**PROBLEM DESCRIPTION:**
Skipping any pictures, give all of the records below again exactly.

**EXTRACTED ENTRIES:**
* * * * * * *

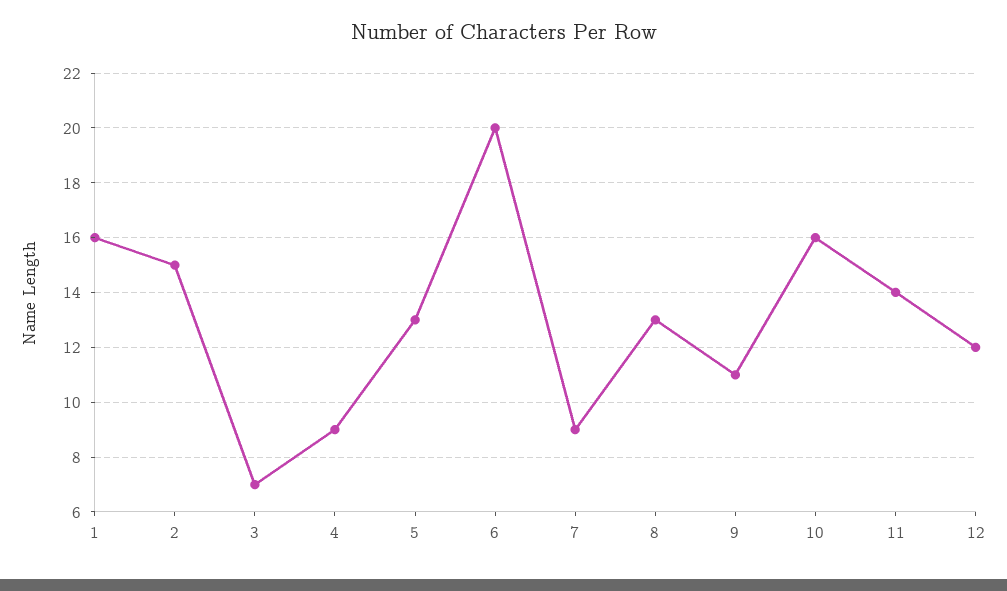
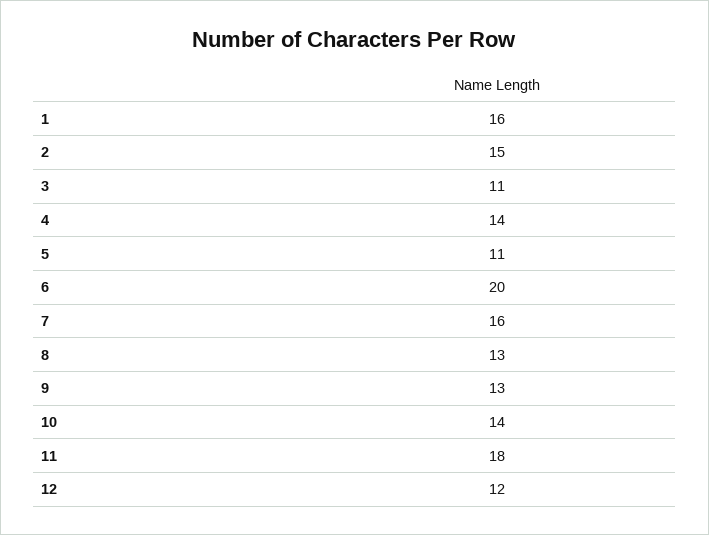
  {
    "1": 16,
    "2": 15,
-   "3": 7,
+   "3": 11,
-   "4": 9,
+   "4": 14,
-   "5": 13,
+   "5": 11,
    "6": 20,
-   "7": 9,
+   "7": 16,
    "8": 13,
-   "9": 11,
+   "9": 13,
-   "10": 16,
+   "10": 14,
-   "11": 14,
+   "11": 18,
    "12": 12
  }

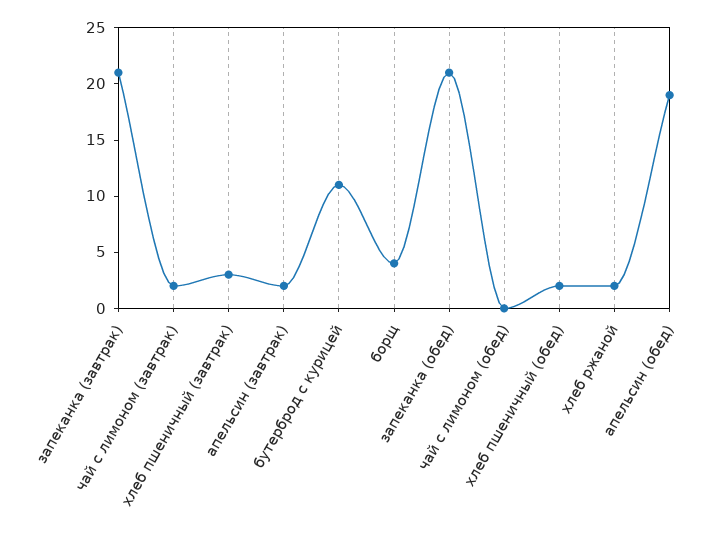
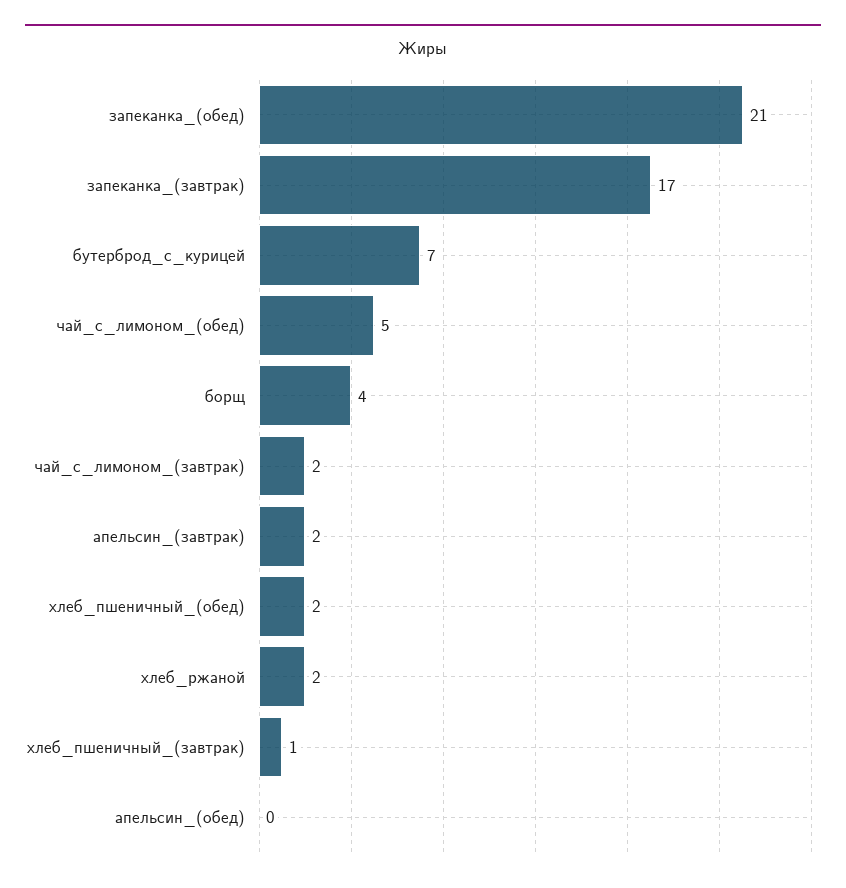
  {
-   "запеканка (завтрак)": 21,
+   "запеканка (завтрак)": 17,
    "чай с лимоном (завтрак)": 2,
-   "хлеб пшеничный (завтрак)": 3,
+   "хлеб пшеничный (завтрак)": 1,
    "апельсин (завтрак)": 2,
-   "бутерброд с курицей": 11,
+   "бутерброд с курицей": 7,
    "борщ": 4,
    "запеканка (обед)": 21,
-   "чай с лимоном (обед)": 0,
+   "чай с лимоном (обед)": 5,
    "хлеб пшеничный (обед)": 2,
    "хлеб ржаной": 2,
-   "апельсин (обед)": 19
+   "апельсин (обед)": 0
  }

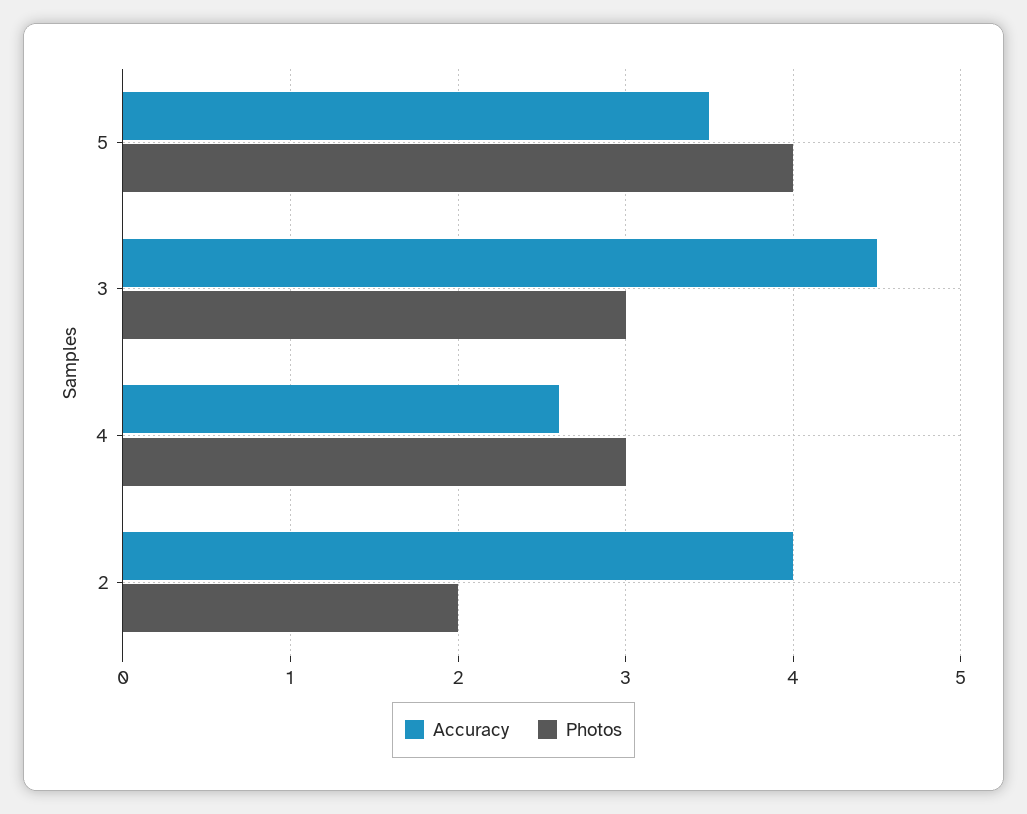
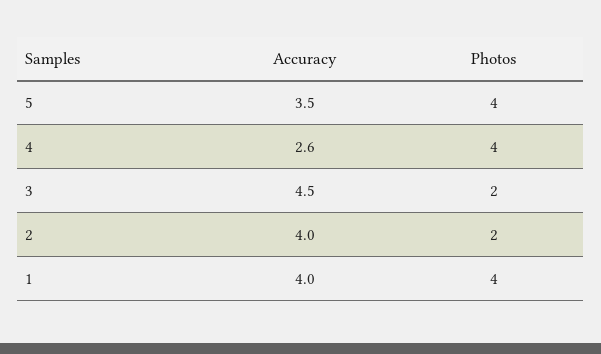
  {
    "Accuracy": {
      "5": 3.5,
      "3": 4.5,
      "4": 2.6,
-     "2": 4
+     "2": 4,
+     "1": 4
    },
    "Photos": {
      "5": 4,
-     "3": 3,
+     "3": 2,
-     "4": 3,
+     "4": 4,
-     "2": 2
+     "2": 2,
+     "1": 4
    }
  }

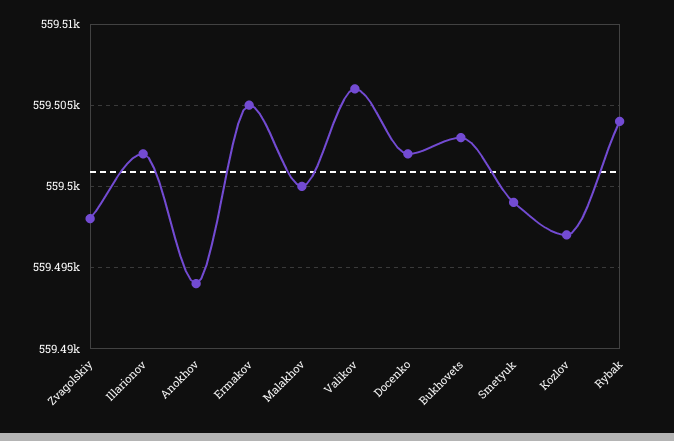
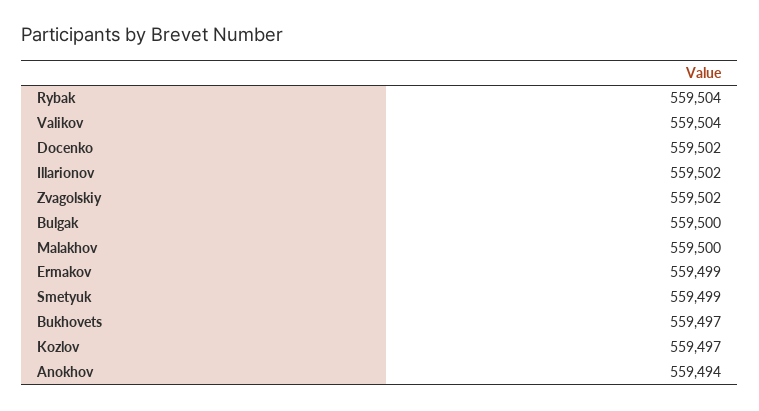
  {
-   "Zvagolskiy": 559498,
+   "Zvagolskiy": 559502,
    "Illarionov": 559502,
    "Anokhov": 559494,
-   "Ermakov": 559505,
+   "Ermakov": 559499,
    "Malakhov": 559500,
-   "Valikov": 559506,
+   "Valikov": 559504,
    "Docenko": 559502,
-   "Bukhovets": 559503,
+   "Bukhovets": 559497,
    "Smetyuk": 559499,
    "Kozlov": 559497,
-   "Rybak": 559504
+   "Rybak": 559504,
+   "Bulgak": 559500
  }

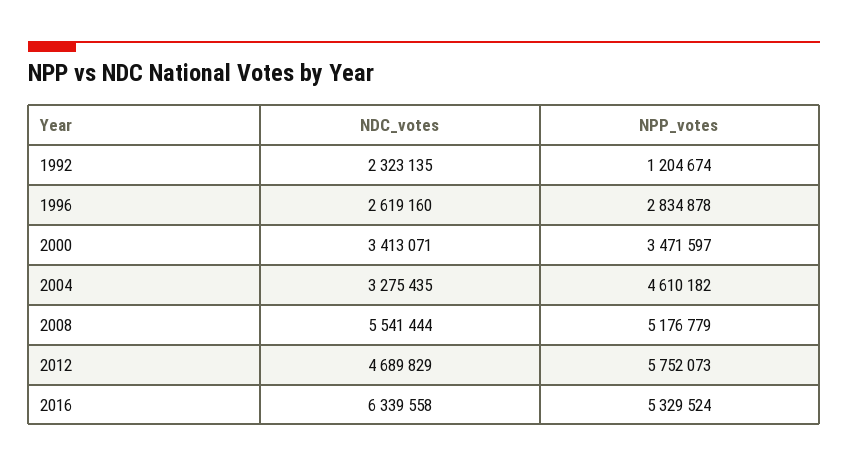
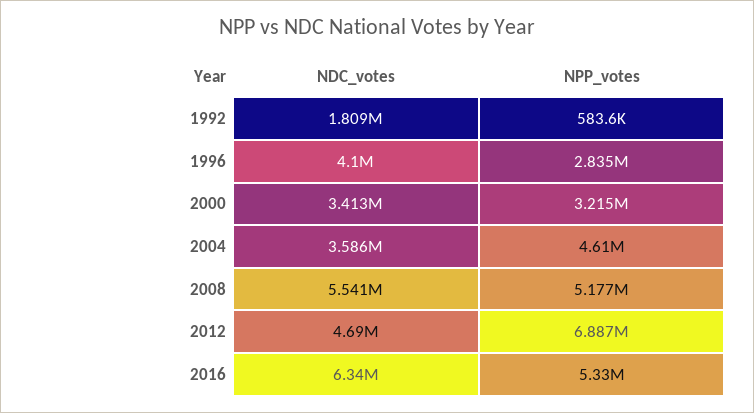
  {
    "NDC_votes": {
-     "1992": 2323135,
+     "1992": 1809000,
-     "1996": 2619160,
+     "1996": 4100000,
      "2000": 3413071,
-     "2004": 3275435,
+     "2004": 3586000,
      "2008": 5541444,
      "2012": 4689829,
      "2016": 6339558
    },
    "NPP_votes": {
-     "1992": 1204674,
+     "1992": 583600,
      "1996": 2834878,
-     "2000": 3471597,
+     "2000": 3215000,
      "2004": 4610182,
      "2008": 5176779,
-     "2012": 5752073,
+     "2012": 6887000,
      "2016": 5329524
    }
  }

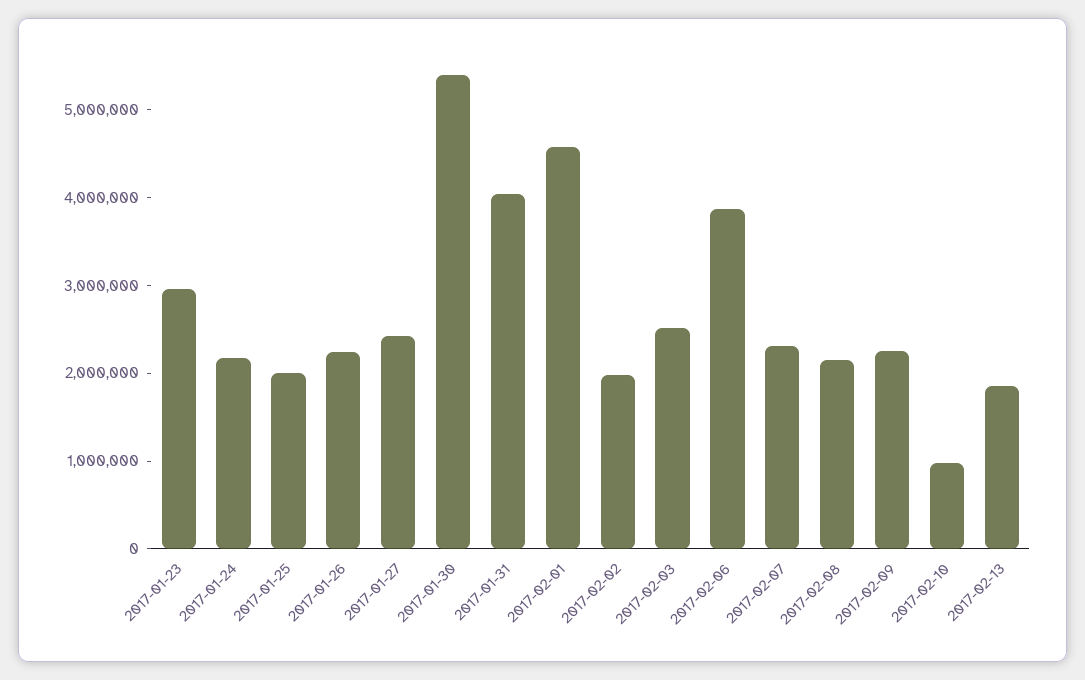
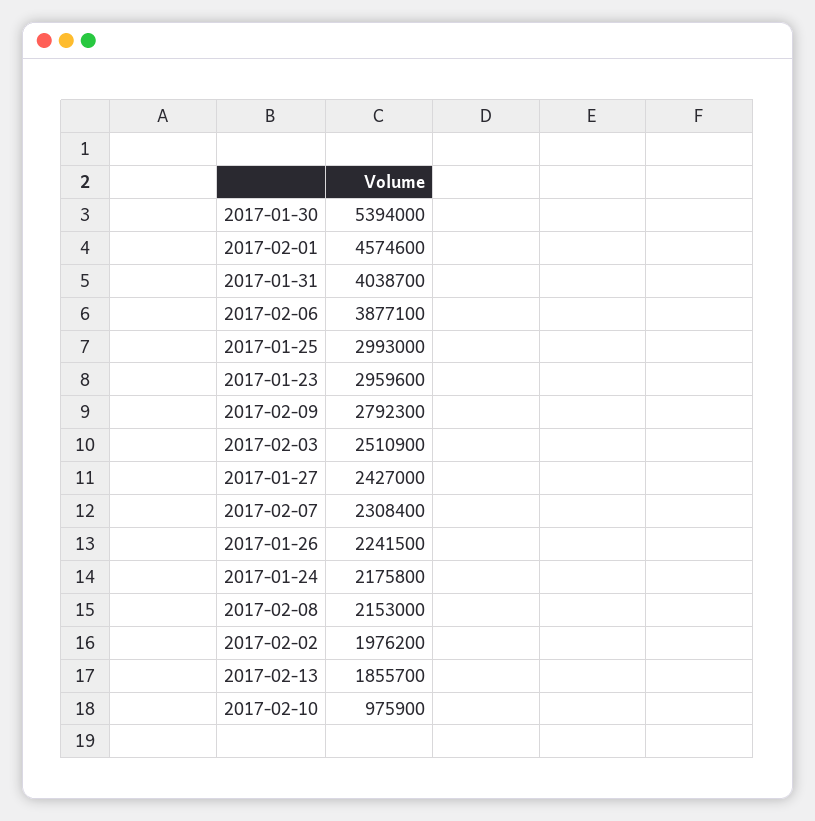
  {
    "2017-01-23": 2959600,
    "2017-01-24": 2175800,
-   "2017-01-25": 2000000,
+   "2017-01-25": 2993000,
    "2017-01-26": 2241500,
    "2017-01-27": 2427000,
    "2017-01-30": 5394000,
    "2017-01-31": 4038700,
    "2017-02-01": 4574600,
    "2017-02-02": 1976200,
    "2017-02-03": 2510900,
    "2017-02-06": 3877100,
    "2017-02-07": 2308400,
    "2017-02-08": 2153000,
-   "2017-02-09": 2200000,
+   "2017-02-09": 2792300,
    "2017-02-10": 975900,
    "2017-02-13": 1855700
  }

* * * * * * *

**OUTPUT OF THE TASK:**
  {
    "1": 16,
    "2": 15,
-   "3": 7,
+   "3": 11,
-   "4": 9,
+   "4": 14,
-   "5": 13,
+   "5": 11,
    "6": 20,
-   "7": 9,
+   "7": 16,
    "8": 13,
-   "9": 11,
+   "9": 13,
-   "10": 16,
+   "10": 14,
-   "11": 14,
+   "11": 18,
    "12": 12
  }

  {
-   "запеканка (завтрак)": 21,
+   "запеканка (завтрак)": 17,
    "чай с лимоном (завтрак)": 2,
-   "хлеб пшеничный (завтрак)": 3,
+   "хлеб пшеничный (завтрак)": 1,
    "апельсин (завтрак)": 2,
-   "бутерброд с курицей": 11,
+   "бутерброд с курицей": 7,
    "борщ": 4,
    "запеканка (обед)": 21,
-   "чай с лимоном (обед)": 0,
+   "чай с лимоном (обед)": 5,
    "хлеб пшеничный (обед)": 2,
    "хлеб ржаной": 2,
-   "апельсин (обед)": 19
+   "апельсин (обед)": 0
  }

  {
    "Accuracy": {
      "5": 3.5,
      "3": 4.5,
      "4": 2.6,
-     "2": 4
+     "2": 4,
+     "1": 4
    },
    "Photos": {
      "5": 4,
-     "3": 3,
+     "3": 2,
-     "4": 3,
+     "4": 4,
-     "2": 2
+     "2": 2,
+     "1": 4
    }
  }

  {
-   "Zvagolskiy": 559498,
+   "Zvagolskiy": 559502,
    "Illarionov": 559502,
    "Anokhov": 559494,
-   "Ermakov": 559505,
+   "Ermakov": 559499,
    "Malakhov": 559500,
-   "Valikov": 559506,
+   "Valikov": 559504,
    "Docenko": 559502,
-   "Bukhovets": 559503,
+   "Bukhovets": 559497,
    "Smetyuk": 559499,
    "Kozlov": 559497,
-   "Rybak": 559504
+   "Rybak": 559504,
+   "Bulgak": 559500
  }

  {
    "NDC_votes": {
-     "1992": 2323135,
+     "1992": 1809000,
-     "1996": 2619160,
+     "1996": 4100000,
      "2000": 3413071,
-     "2004": 3275435,
+     "2004": 3586000,
      "2008": 5541444,
      "2012": 4689829,
      "2016": 6339558
    },
    "NPP_votes": {
-     "1992": 1204674,
+     "1992": 583600,
      "1996": 2834878,
-     "2000": 3471597,
+     "2000": 3215000,
      "2004": 4610182,
      "2008": 5176779,
-     "2012": 5752073,
+     "2012": 6887000,
      "2016": 5329524
    }
  }

  {
    "2017-01-23": 2959600,
    "2017-01-24": 2175800,
-   "2017-01-25": 2000000,
+   "2017-01-25": 2993000,
    "2017-01-26": 2241500,
    "2017-01-27": 2427000,
    "2017-01-30": 5394000,
    "2017-01-31": 4038700,
    "2017-02-01": 4574600,
    "2017-02-02": 1976200,
    "2017-02-03": 2510900,
    "2017-02-06": 3877100,
    "2017-02-07": 2308400,
    "2017-02-08": 2153000,
-   "2017-02-09": 2200000,
+   "2017-02-09": 2792300,
    "2017-02-10": 975900,
    "2017-02-13": 1855700
  }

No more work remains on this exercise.